§ **Sayfa metni**:
AhlolBayt News Agency (ABNA)

source : ABNA24
Salı

1 Şubat 2022

07:09:19
1224763

Ayetullah Ramazani: Batıda Mehdilik Kültürünün Açıklanmasında Ciddi Boşluk Vardır / Tebliğcilerin Dünya Edebiyatıyla Aşina Olma Zorunluluğu

Dünya Ehlibeyt (a.s) Kurultayı Genel Sekreteri: Mehdilik kültürünün tebliği hakkında sadece İran ölçüsünce düşünüyoruz ve bu doğru değildir. Uluslararası dil ve edebiyatına tasallutumuzun olması gerekir. Bizler için bazı kavramlar açıktır ve şüphe götürmezdir, ama başkaları için bu kavramlar teoriktir ve batıda böyle bir sorunla karşı karşıyayız.

Ehlibeyt (a.s) Haber Ajansı ABNA – Dünya Ehlibeyt (a.s) Kurultayı Genel Sekreteri: Mehdilik kültürünün tebliği hakkında sadece İran ölçüsünce düşünüyoruz ve bu doğru değildir. Uluslararası dil ve edebiyatına tasallutumuzun olması gerekir. Bizler için bazı kavramlar açıktır ve şüphe götürmezdir, ama başkaları için bu kavramlar teoriktir ve batıda böyle bir sorunla karşı karşıyayız.

§ **Görev malzemesi**:

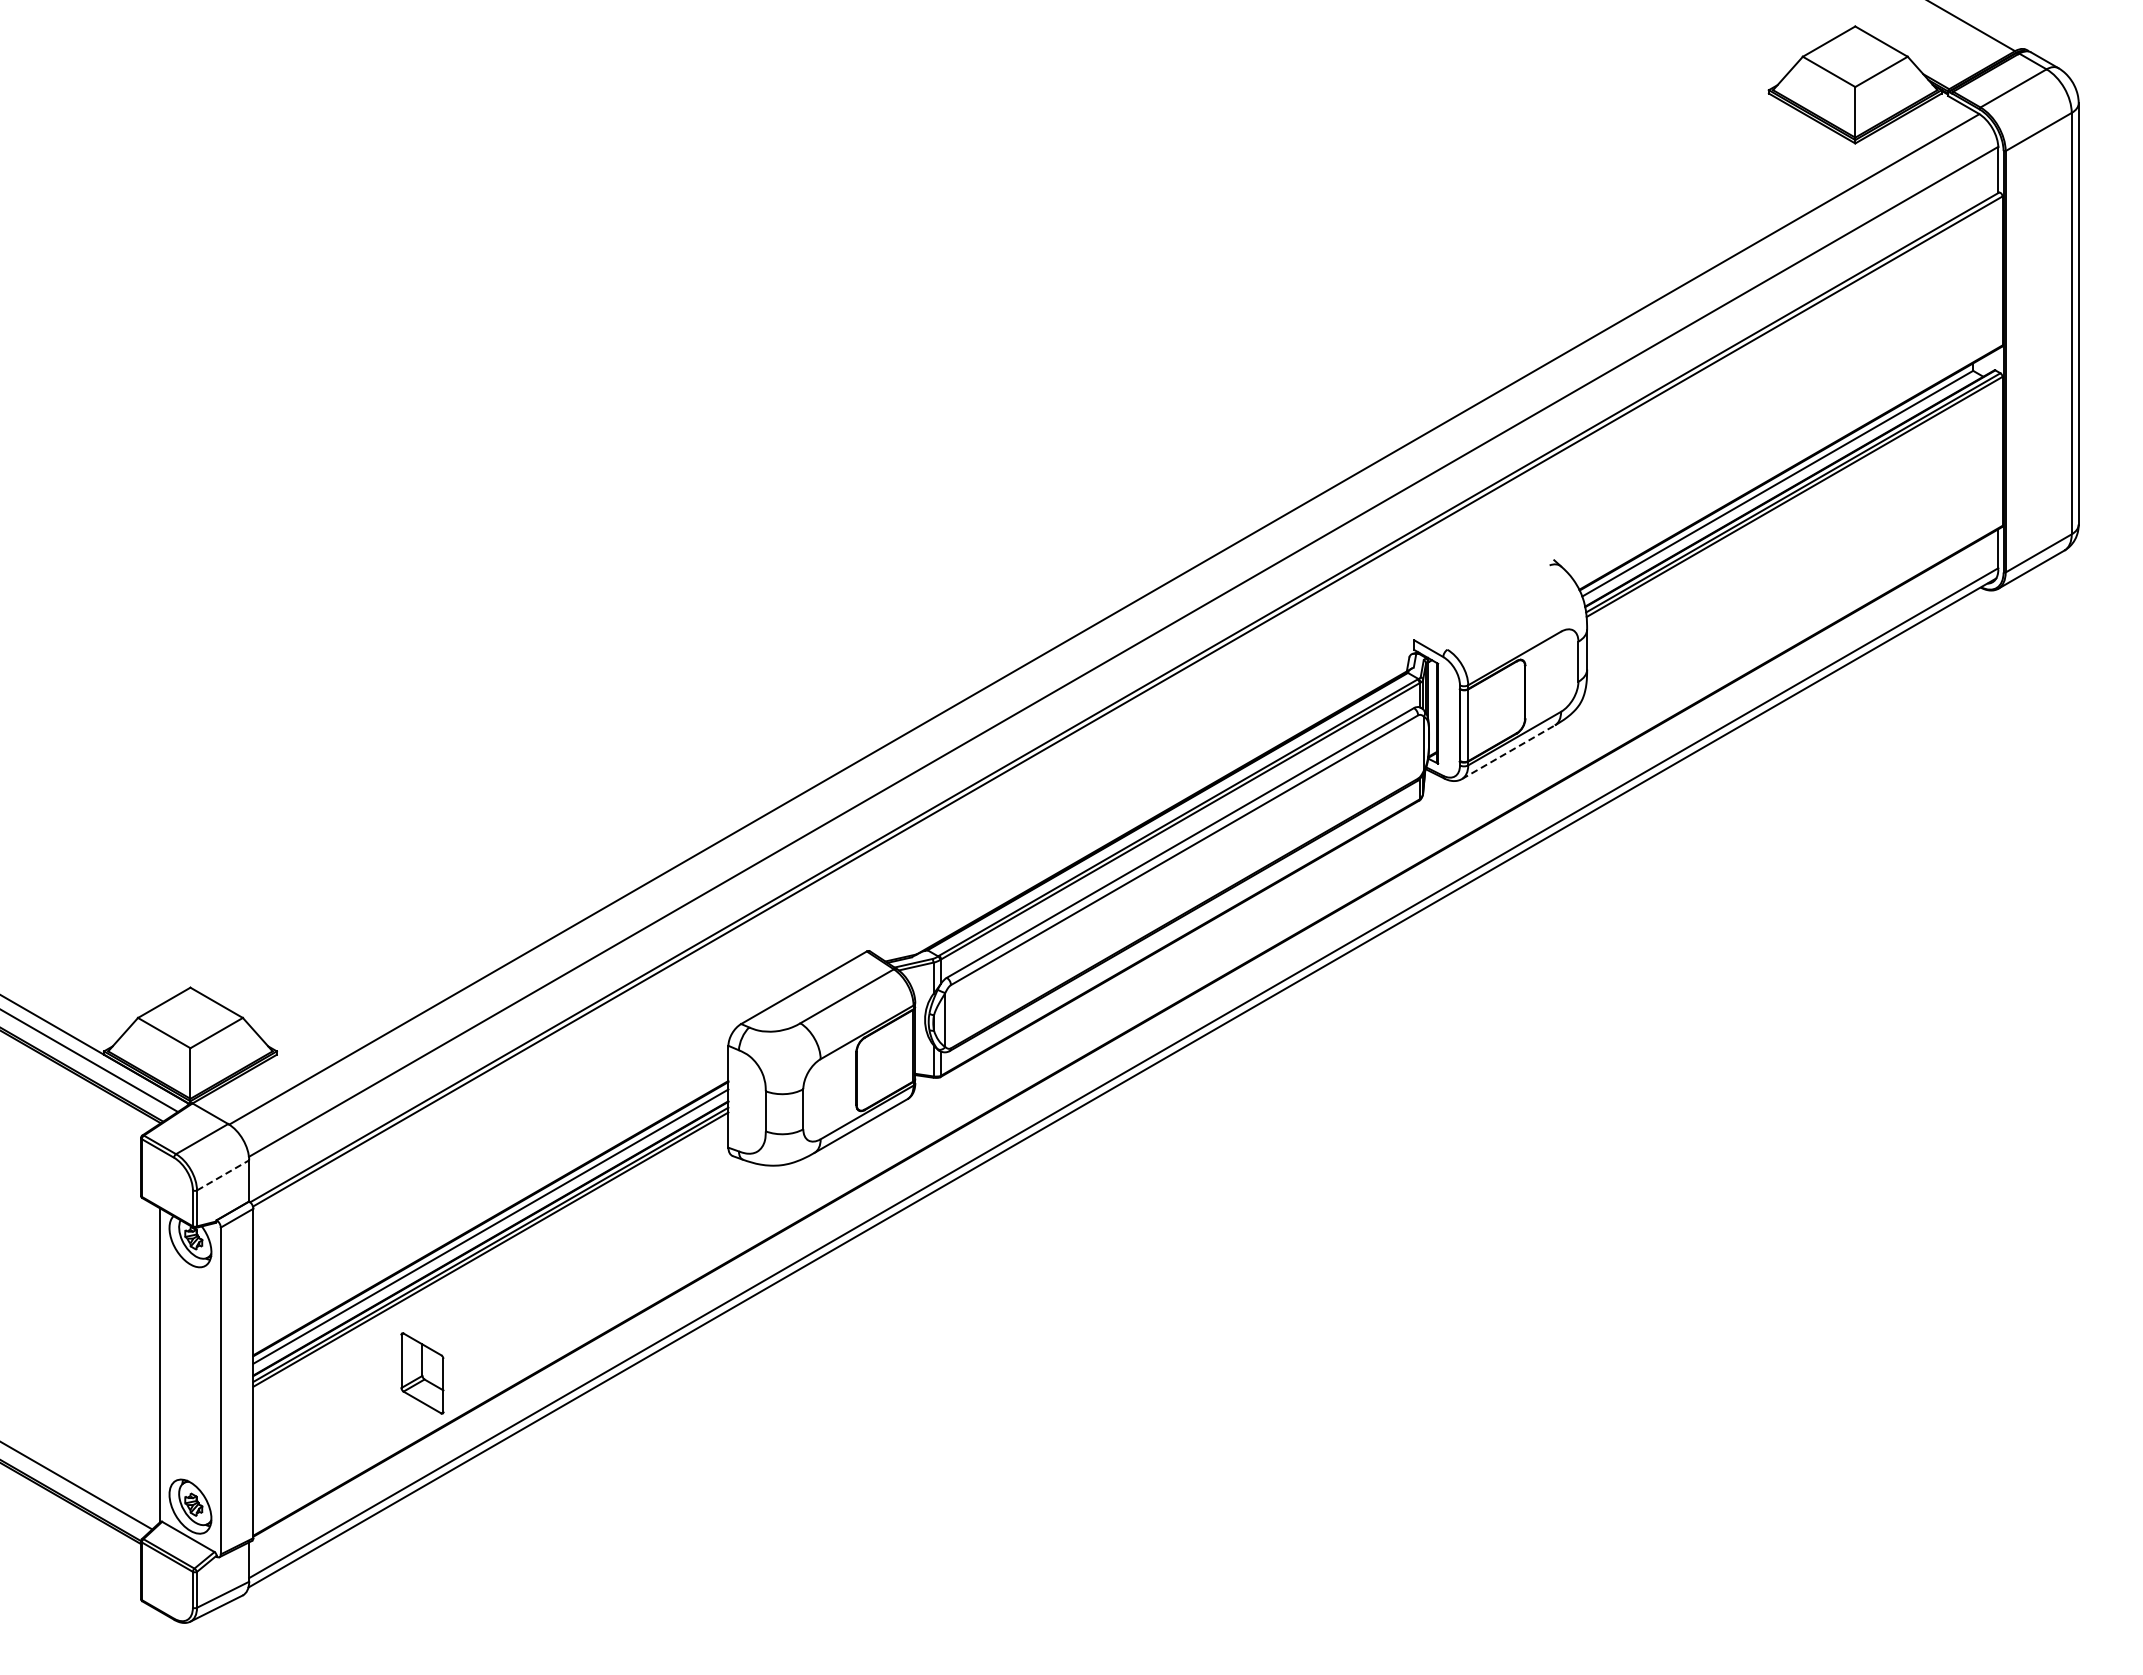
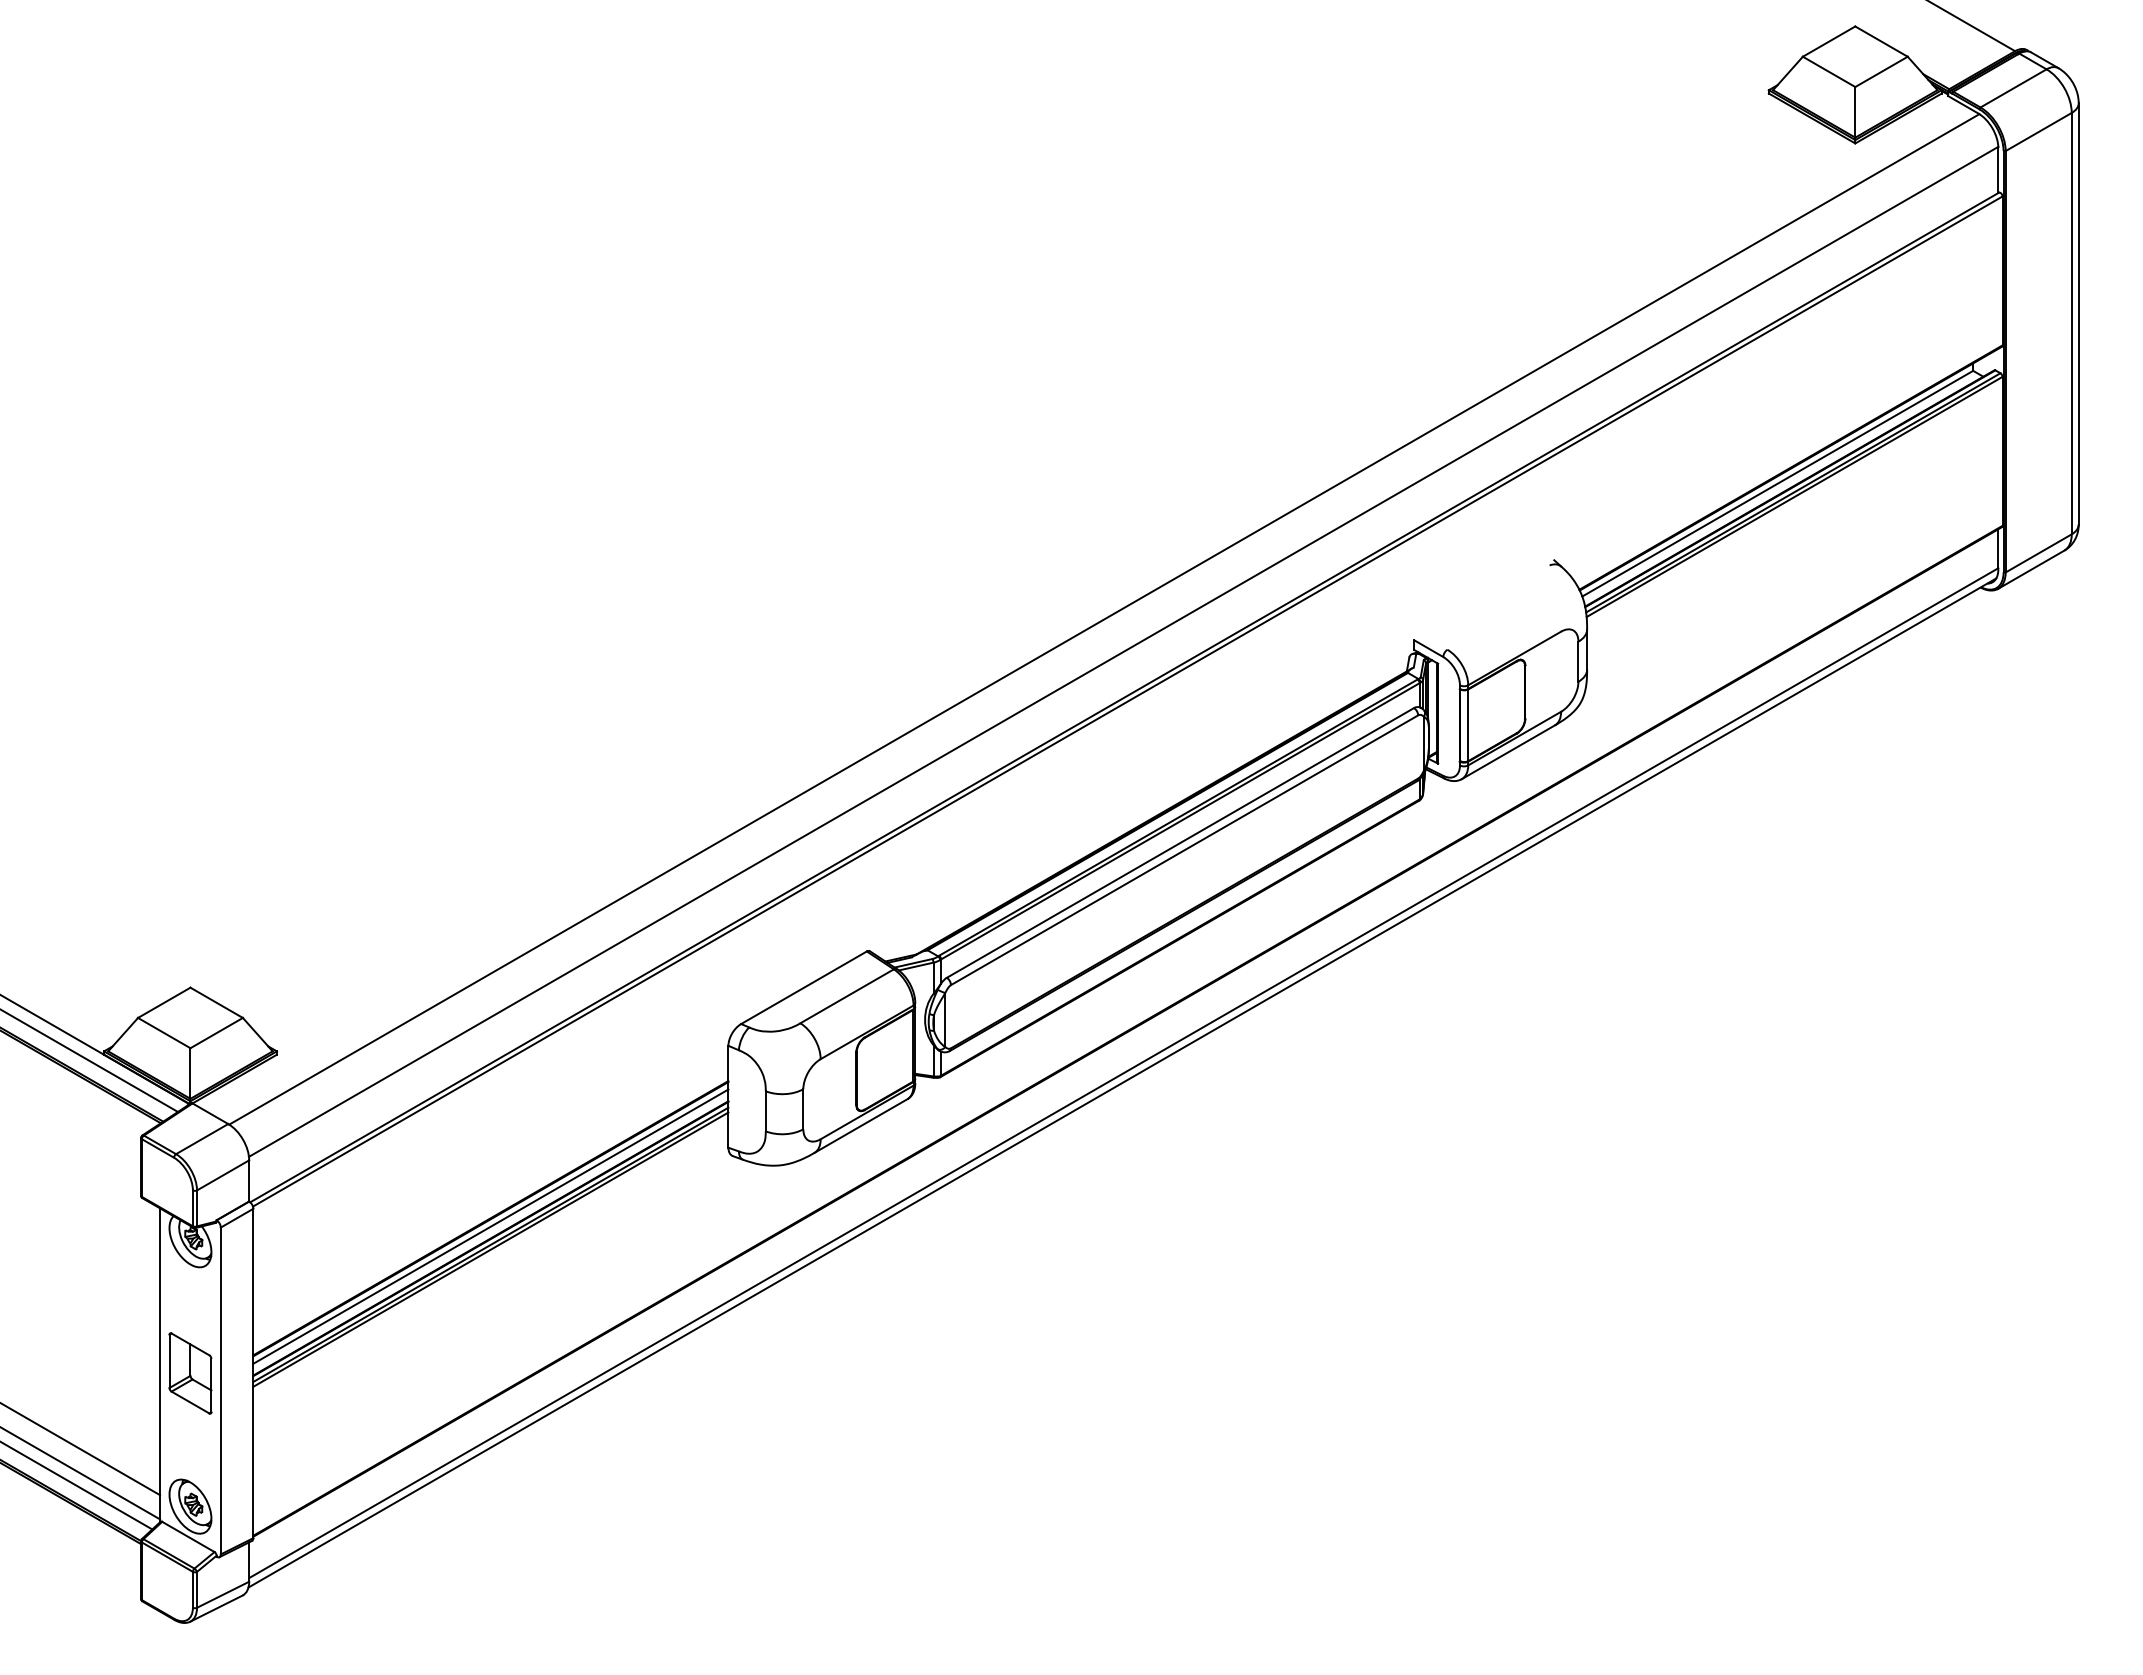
line at (1508, 752): dashed -> solid
line at (223, 1175): dashed -> solid
part at (422, 1373) position: (422, 1373) -> (190, 1373)
line at (81, 1449): none -> present
line at (81, 1473): none -> present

§ **Yapmanız gerekenler**:
**1.** Sayfa metninin başlığına göre tebliğcilerin neyle aşina olması zorunludur?
**2.** Çizim farkları listesindeki satırları boş satırları atlayarak numaralı liste biçiminde yazın ve resimleri cevaba almayın.
Sayfa metni ile liste ayrı kaynaklardan alınmıştır.

§ **Alıştırma cevapları**:
**1.** Dünya edebiyatıyla.

**2.**
1. line at (1508, 752): dashed -> solid
2. line at (223, 1175): dashed -> solid
3. part at (422, 1373) position: (422, 1373) -> (190, 1373)
4. line at (81, 1449): none -> present
5. line at (81, 1473): none -> present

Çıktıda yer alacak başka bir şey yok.